Nuance is a challenge for journalists. It's tough to offer a nuanced view of dense topics -- and technology topics are among the worst -- without boring the reader to tears. In a recent story, I tried to bring out the (nuanced!) concept of companies starting small with business intelligence initiatives before applying BI more broadly across their business. Several of my sources, however, felt I was pitting one approach against the other.

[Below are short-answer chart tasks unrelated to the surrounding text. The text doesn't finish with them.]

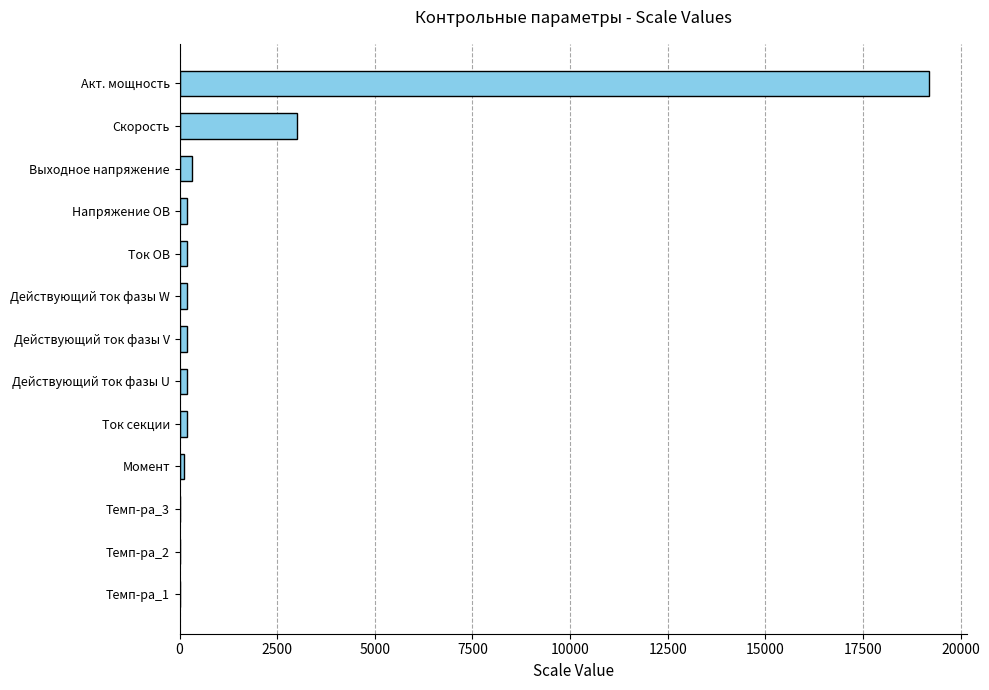

At which category does the chart reach its peak across all series?

Акт. мощность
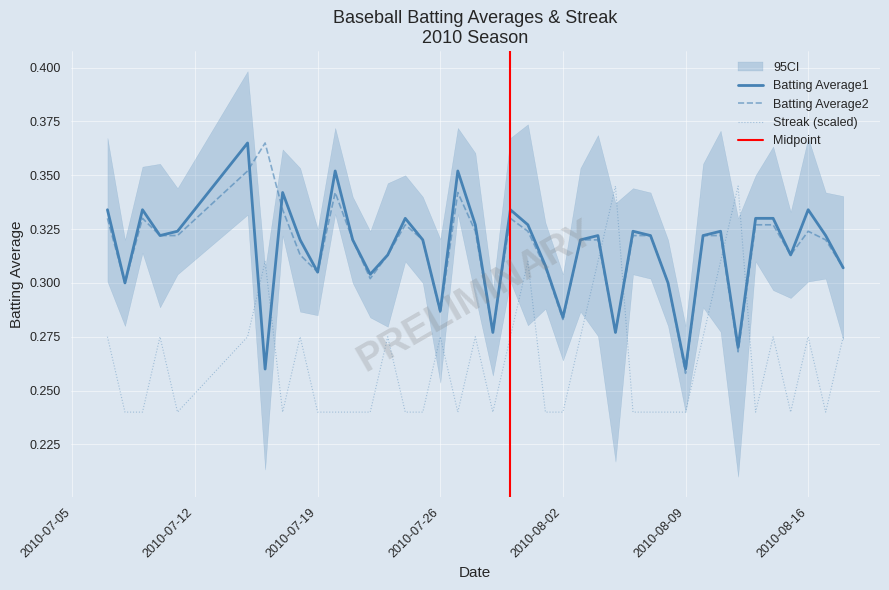

How many times do Batting Average2 and Streak (scaled) cross each other?

4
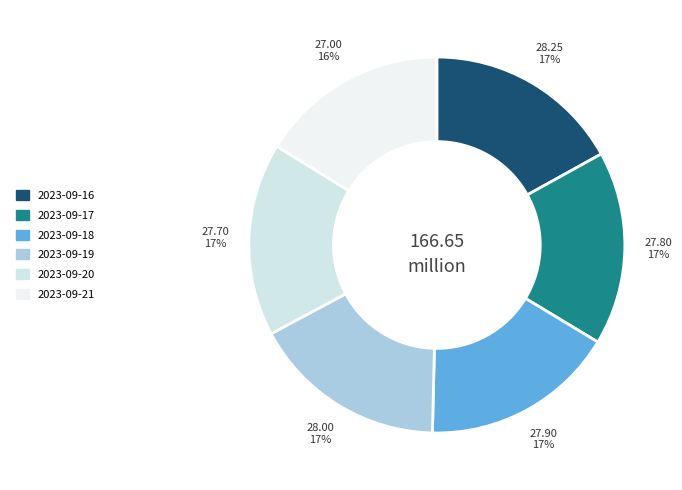

To the nearest percent, what percentage of the pie is 2023-09-17?

17%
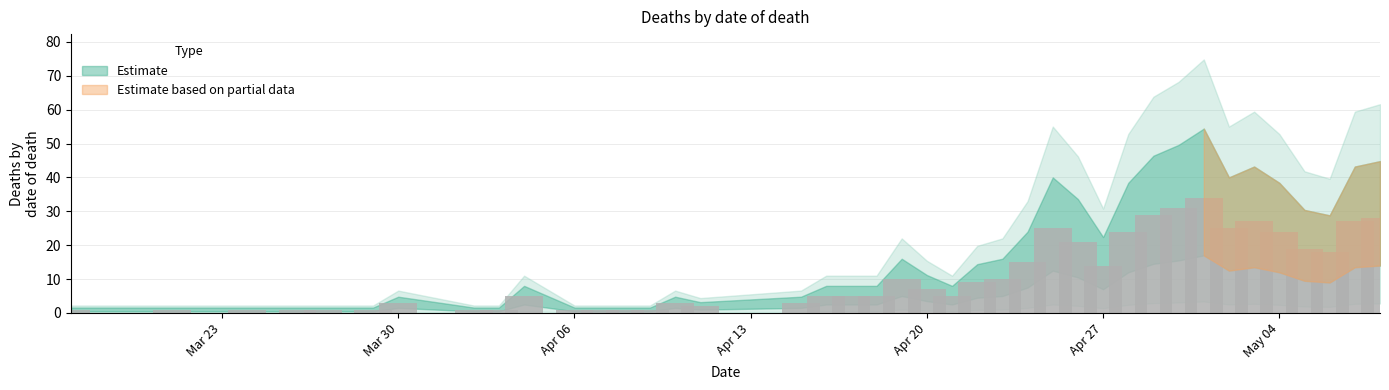

What is the value of the 23rd bar from the left?

5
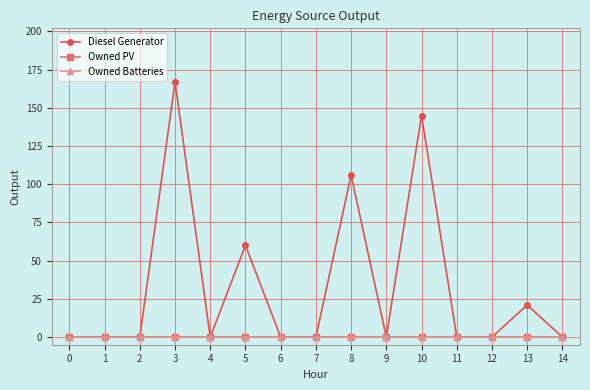

How many lines are shown in the chart?

3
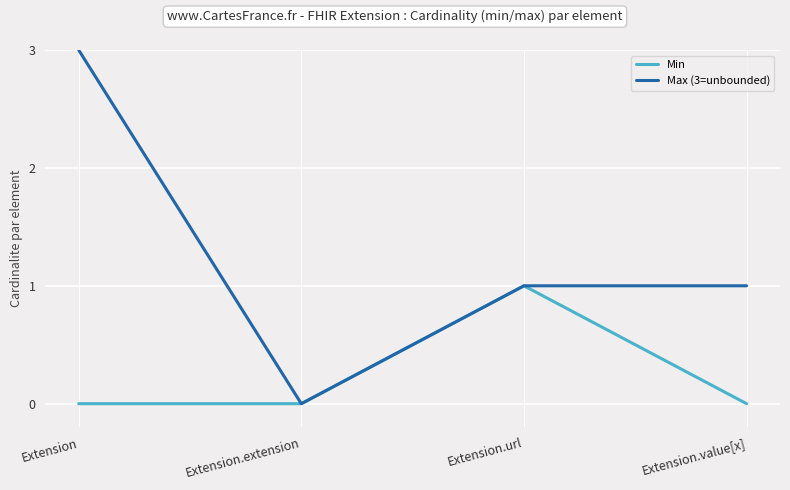

What is the maximum value shown in the chart?

3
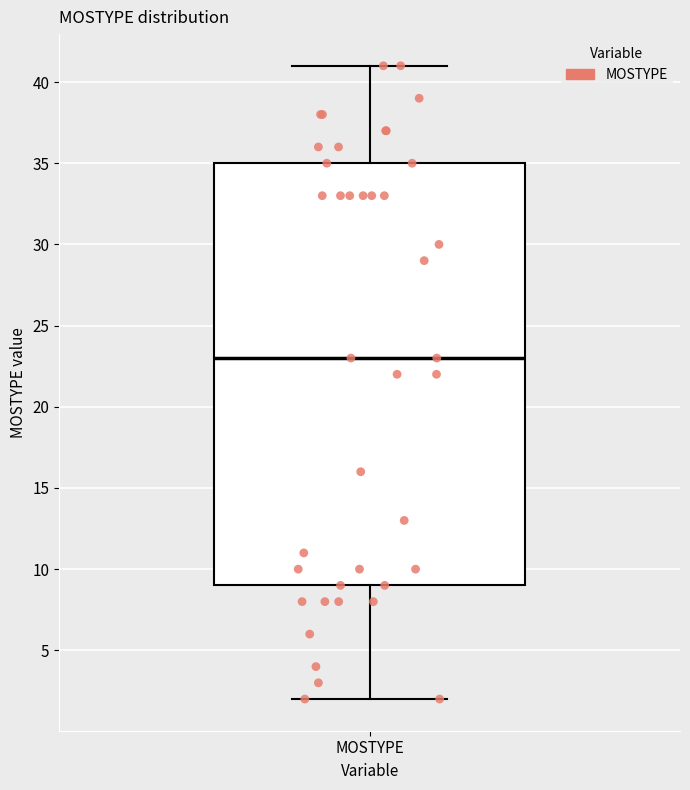

Read this box plot against the y-axis: the position of the median line, the range covered by the box, and the ends of both whiskers. The values are not printed on the chart, so give them approximately, as read against the axis.

median 23, box 9 to 35, whiskers 2 to 41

Analyst Nigel Pendse, author of the annual BI Survey, feels it appears in the story as if he and Information Builders Chief Marketing Officer Michael Corcoran were "in violent disagreement" over whether BI should be widely deployed throughout an organization or just to key users. As Pendse points out in an e-mail, he and Corcoran "agree on most things." While Information Builders applications are sometimes widely deployed throughout organizations, writes Pendse, end users don't necessarily see them as BI and generally aren't directly involved in implementing the apps. The two examples of Information Builders clients I cite in the story illustrate this well, I think.
Information Builders' appproach differs from other vendors that focus on workers who use BI applications in a more ad hoc manner and are "well aware that they're using a BI tool." As Pendse told me in an earlier interview, many of those vendors are simply trying to sell more BI licenses.
Another of my sources, independent BI consultant Peter Thomas, takes issue with Pendse's suggestion for undertaking small, tactical BI intiiatives rather than enterprisewide ones. Beginning with small projects is the most logical approach, says Pendse, in light of the fact that the median age of BI applications at companies he surveys is less than two-and-a-half years. In a follow-up post on his BI blog, Thomas zeroes in on that figure, thinking it seems inadequate for a BI project. He writes:
For a BI project a lifetime of two-and-a-half years seems extraordinarily short, given the time and effort that needs to be devoted to delivering good BI.
Pendse's survey may not differentiate between small, tactical BI initiatives, failed larger ones and successful enterprise BI implementations, in which case the numbers may work out right, writes Thomas. Tactical projects are intended to have a short life and bad projects tend to get killed quickly, so those categories could exert downward pressure on the median.
He doesn't advocate "big" BI over "small" BI. Rather, "for me what counts is what works." He writes:
Tactical BI initiatives can be very beneficial in their own right, as well as being indispensible to the successful conduct of larger BI projects. However, it is my firm belief that tactical BI works best when it is part of a strategic framework.
Again, I'm not trying to create controversy where there isn't any. Thomas obviously feels tactical BI projects have merit. I suspect Pendse will concede that enterprisewide BI projects can create tremendous value, even though they'll inevitably be more challenging and cost more to boot.
One area on which I know the men (and my other sources) agree is the importance of involving users in BI iniatives. They all mentioned it, though those remarks failed to make the final cut in the interest of keeping the article reasonably concise. I'm now feeling some editorial remorse, since I think it's such an important best practice, one that I've featured a number of times in this blog, most recently in December. I like this quote from John Colbert, vice president of research and analytics for BI advisory company BPM Partners:
Don't underestimate end users in the process, since they will drive benefits. Users will keep doing spreadsheets if they don't see enough benefit (from BI). They should be pulling the project of your hands, versus you throwing it over the wall to them.